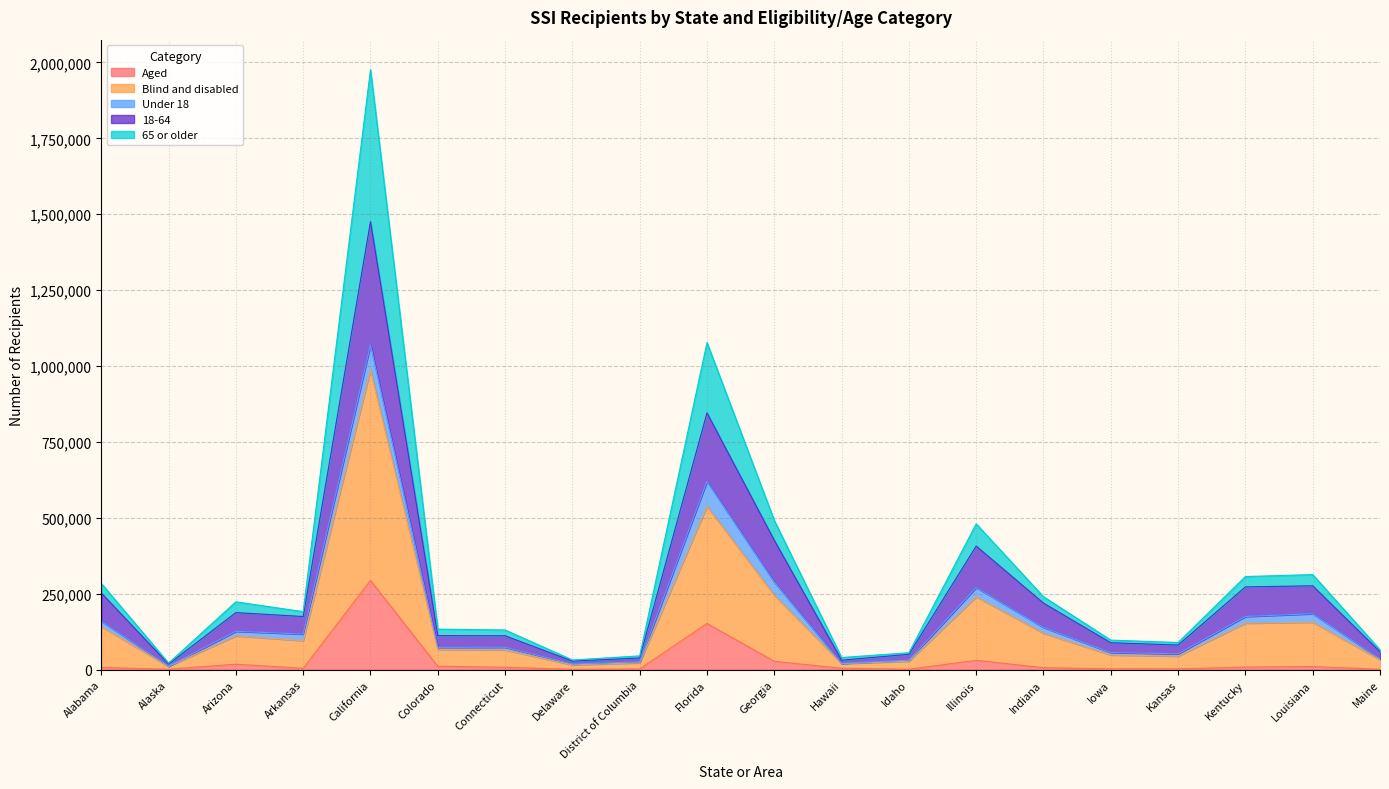

Which category has the lowest value across all series?

Delaware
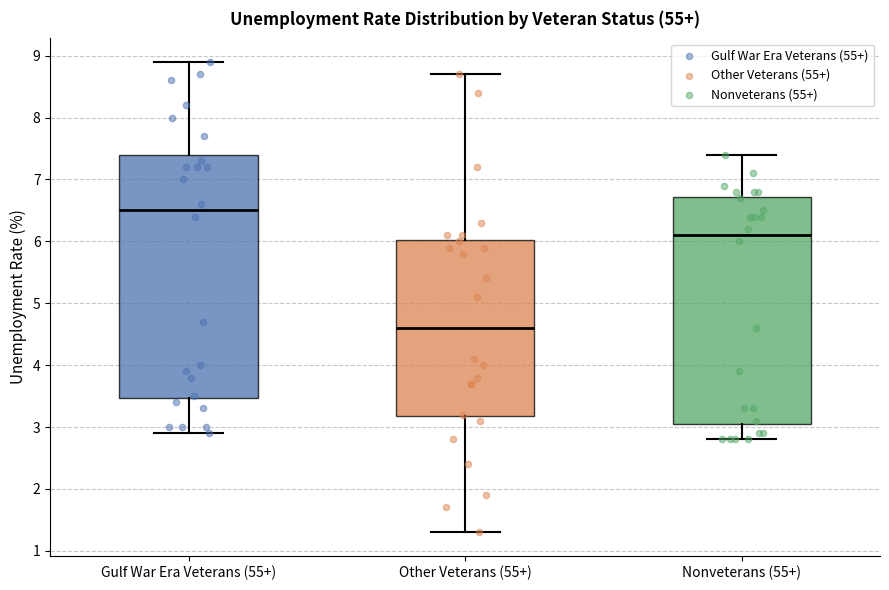

Reading left to right, transcribe this box plot: for each box, give where its median line is, the range the box spans, and where its two whiskers end, as read against the y-axis. The values are not printed on the chart, so give them approximately, as read against the axis.

Gulf War Era Veterans (55+): median 6.5, box 3.5 to 7.4, whiskers 2.9 to 8.9
Other Veterans (55+): median 4.6, box 3.2 to 6.0, whiskers 1.3 to 8.7
Nonveterans (55+): median 6.1, box 3.1 to 6.7, whiskers 2.8 to 7.4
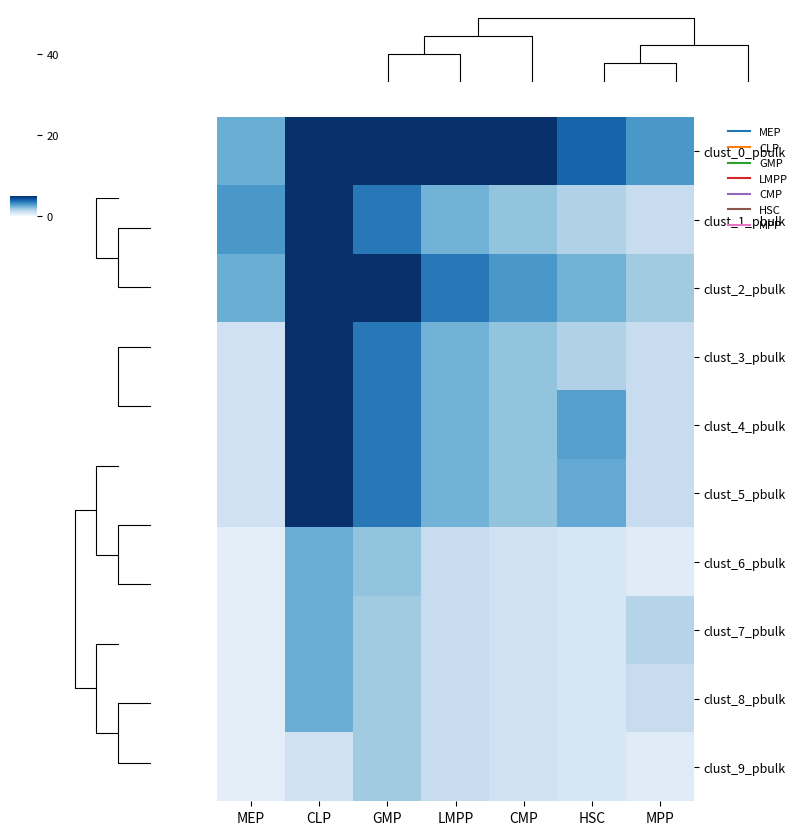

What is the lowest value of the clust_7_pbulk series?

0.5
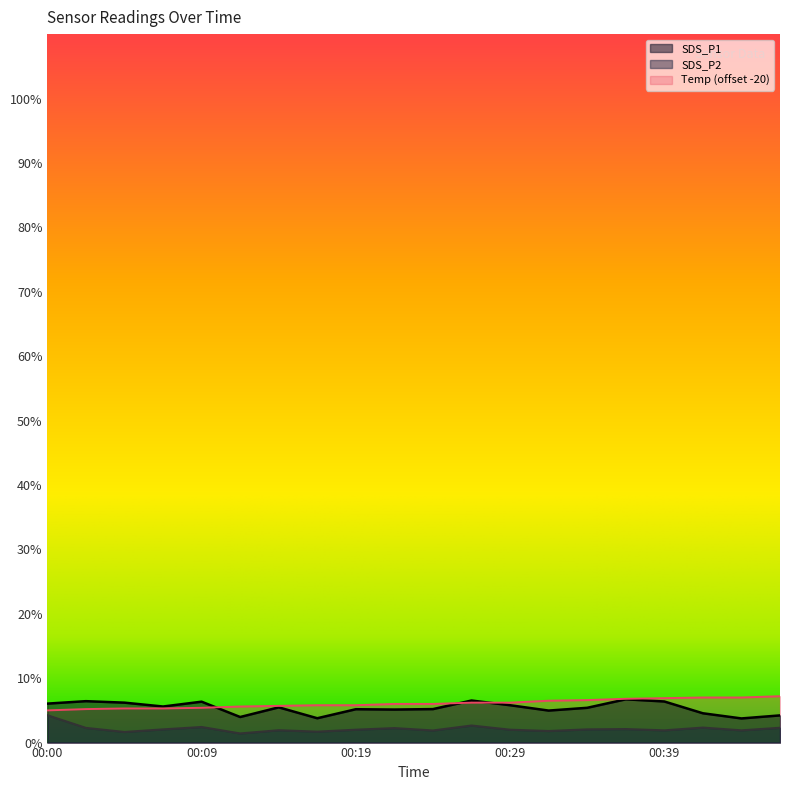

The value of Temp at 00:34 is 6.6. True or false?

True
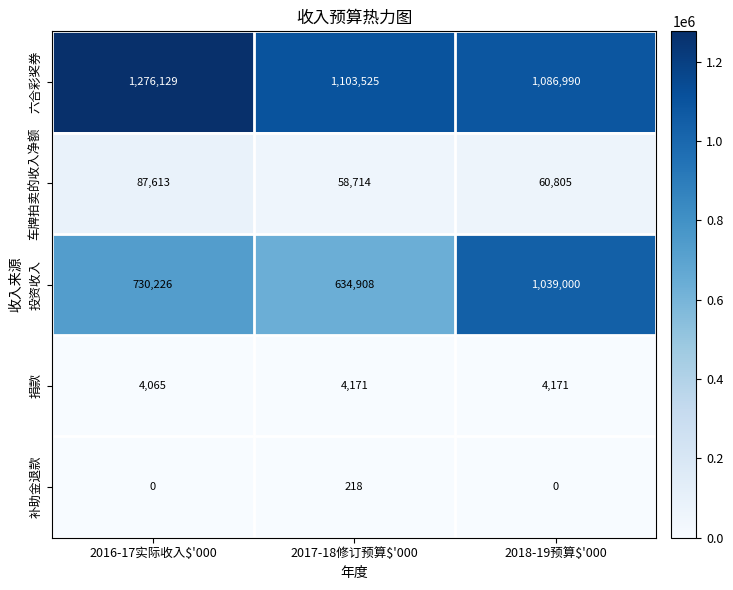

Reading left to right, transcribe all the data shown in this chart.

六合彩奖券: 1276129	1103525	1086990
车牌拍卖的收入净额: 87613	58714	60805
投资收入: 730226	634908	1039000
捐款: 4065	4171	4171
补助金退款: 0	218	0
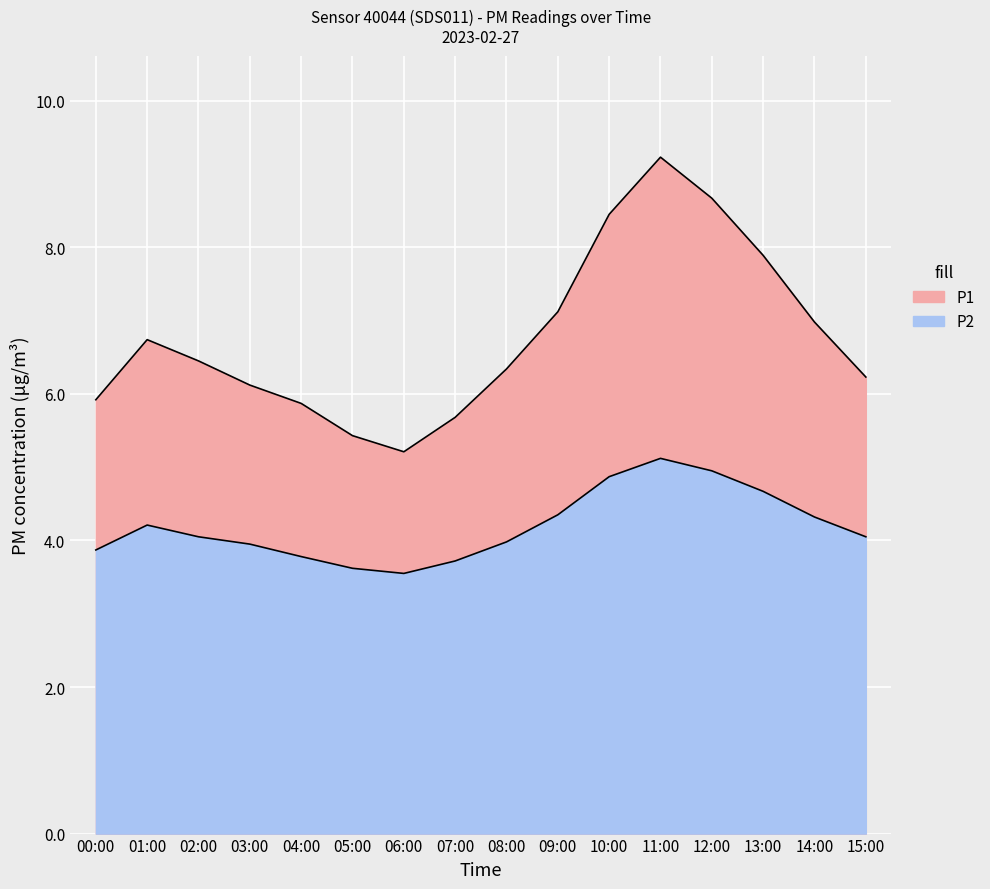

True or false: P1 and P2 intersect in this chart.

False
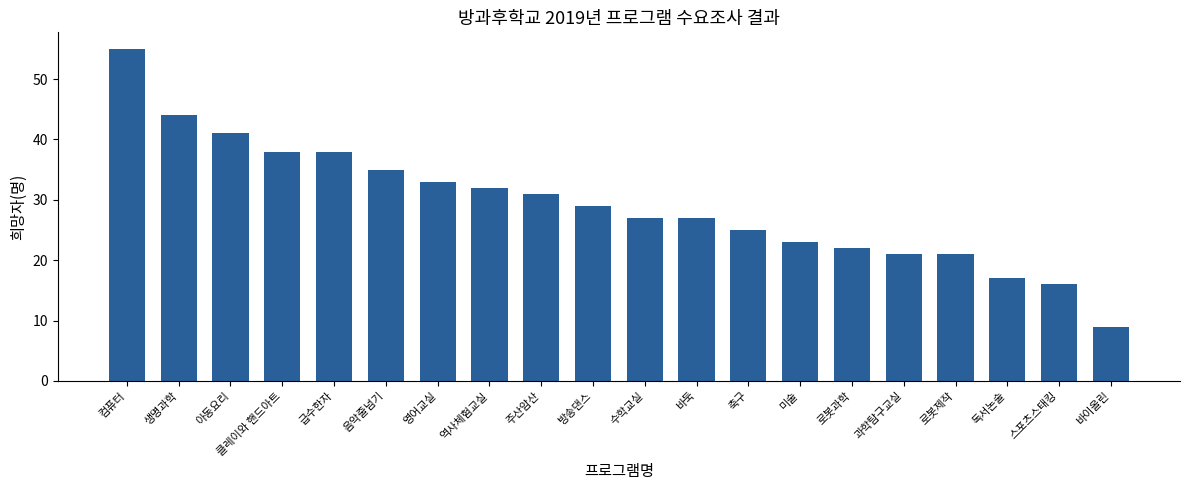

What is the ratio of the value at 급수한자 to the value at 생명과학?

0.9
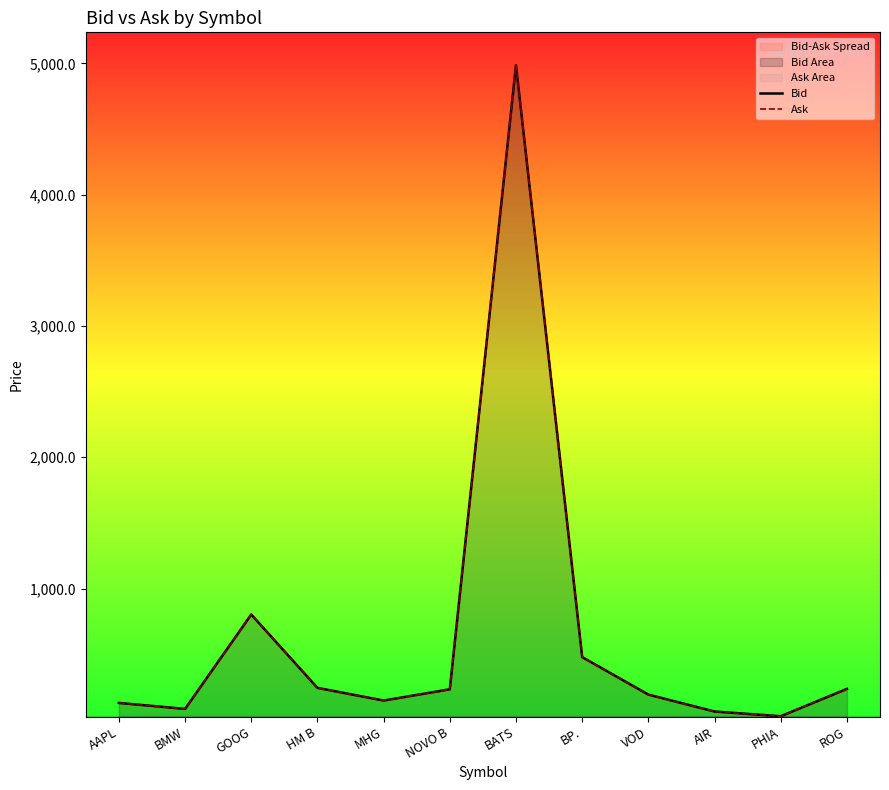

The value of Bid at BMW is 83.0. True or false?

True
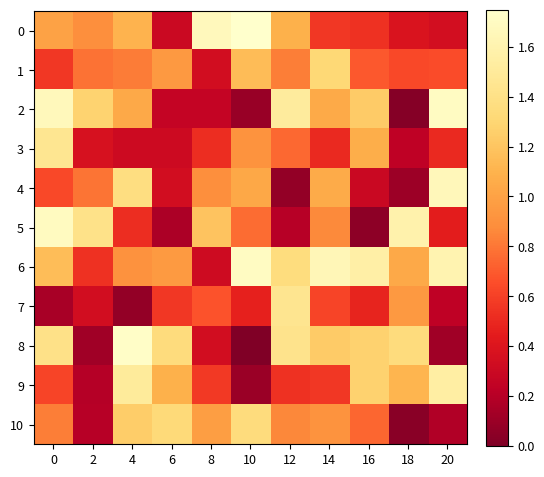

Between 16 and 4, which is larger?

4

------------

Report every line of the records above that contains the string "lowest", matching case exactly.

Which category has the lowest value across all series?
What is the lowest value of the clust_7_pbulk series?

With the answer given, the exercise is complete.